The Red Cross of Summit and Portage Counties will open its chapter building on Saturday, July 7, between the hours of 11:00 and 4:00 pm as a cooling shelter. Water and a cool place to stay will be provided to area residents seeking a respite from the record-breaking heat that is expected to grip the region tomorrow. The Red Cross facility is at 501 West Market Street in downtown Akron across from Tangier.
The Red Cross is also urging local residents to know the warning signs and immediate treatment of heat-related emergencies:
Heat cramps are muscular pains and spasms that usually occur in the legs or abdomen caused by exposure to high heat and humidity and loss of fluids and electrolytes. Heat cramps are often an early sign that the body is having trouble with the heat.Get the person to a cooler place and have him or her rest in a comfortable position. Lightly stretch the affected muscle and replenish fluids.Give a half glass of cool water every 15 minutes. Do not give liquids with alcohol or caffeine in them, as they can make conditions worse.

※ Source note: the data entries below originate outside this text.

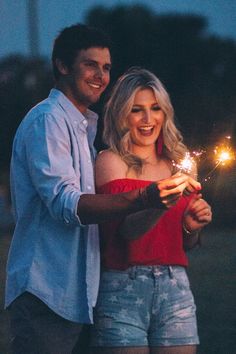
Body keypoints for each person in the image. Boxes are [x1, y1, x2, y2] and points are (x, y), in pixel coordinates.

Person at [5, 23, 201, 353]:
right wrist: (145, 196)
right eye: (90, 64)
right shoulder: (47, 120)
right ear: (62, 65)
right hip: (47, 291)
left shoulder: (84, 130)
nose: (101, 75)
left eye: (106, 67)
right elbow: (66, 204)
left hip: (80, 295)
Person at [90, 67, 212, 354]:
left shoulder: (181, 164)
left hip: (175, 288)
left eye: (155, 108)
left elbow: (184, 245)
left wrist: (192, 227)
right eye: (137, 110)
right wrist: (159, 203)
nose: (148, 119)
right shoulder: (110, 162)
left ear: (165, 112)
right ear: (122, 114)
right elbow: (126, 233)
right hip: (123, 289)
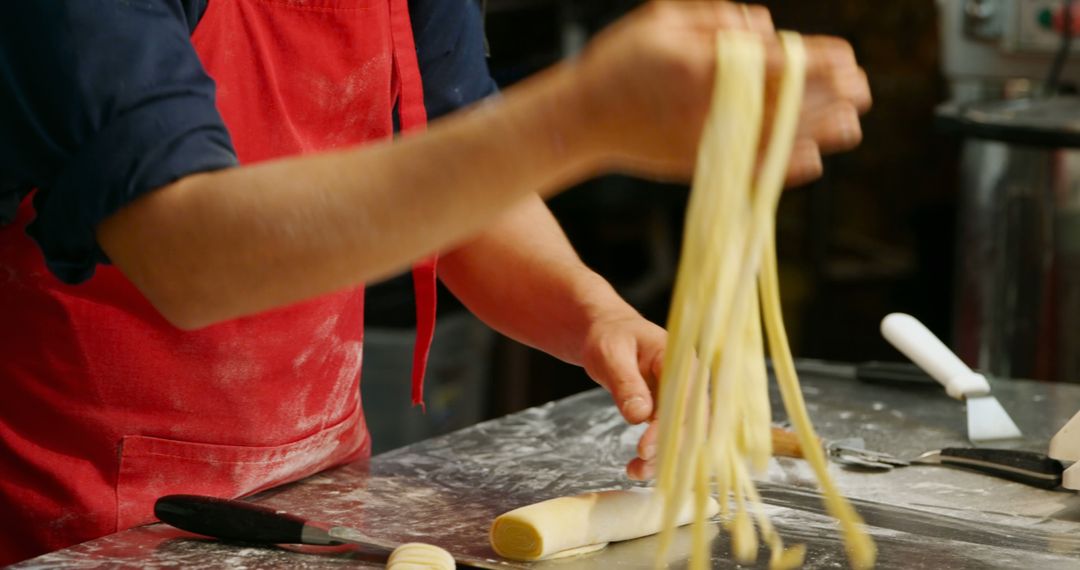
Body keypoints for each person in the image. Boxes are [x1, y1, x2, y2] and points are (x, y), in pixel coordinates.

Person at [0, 0, 870, 564]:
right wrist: (580, 119)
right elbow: (183, 251)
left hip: (314, 497)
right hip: (75, 517)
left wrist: (589, 309)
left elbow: (460, 168)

Heat exhaustion typically involves the loss of body fluids through heavy sweating during strenuous exercise or physical labor in high heat and humidity.Signs of heat exhaustion include cool, moist, pale or flushed skin; heavy sweating; headache; nausea; dizziness; weakness; and exhaustion.Move the person to a cooler place. Remove or loosen tight clothing and apply cool, wet cloths or towels to the skin. Fan the person. If the person is conscious, give small amounts of cool water to drink. Make sure the person drinks slowly. Watch for changes in condition.If the person refuses water, vomits or begins to lose consciousness, call 9-1-1 or the local emergency number.
Heat stroke (also known as sunstroke) is a life-threatening condition in which a person’s temperature control system stops working and the body is unable to cool itself.Signs of heat stroke include hot, red skin which may be dry or moist; changes in consciousness; vomiting; and high body temperature.Heat stroke is life-threatening. Call 9-1-1 or the local emergency number immediately.Move the person to a cooler place. Quickly cool the person’s body by giving care as you would for heat exhaustion. If needed, continue rapid cooling by applying ice or cold packs wrapped in a cloth to the wrists, ankles, groin, neck and armpits.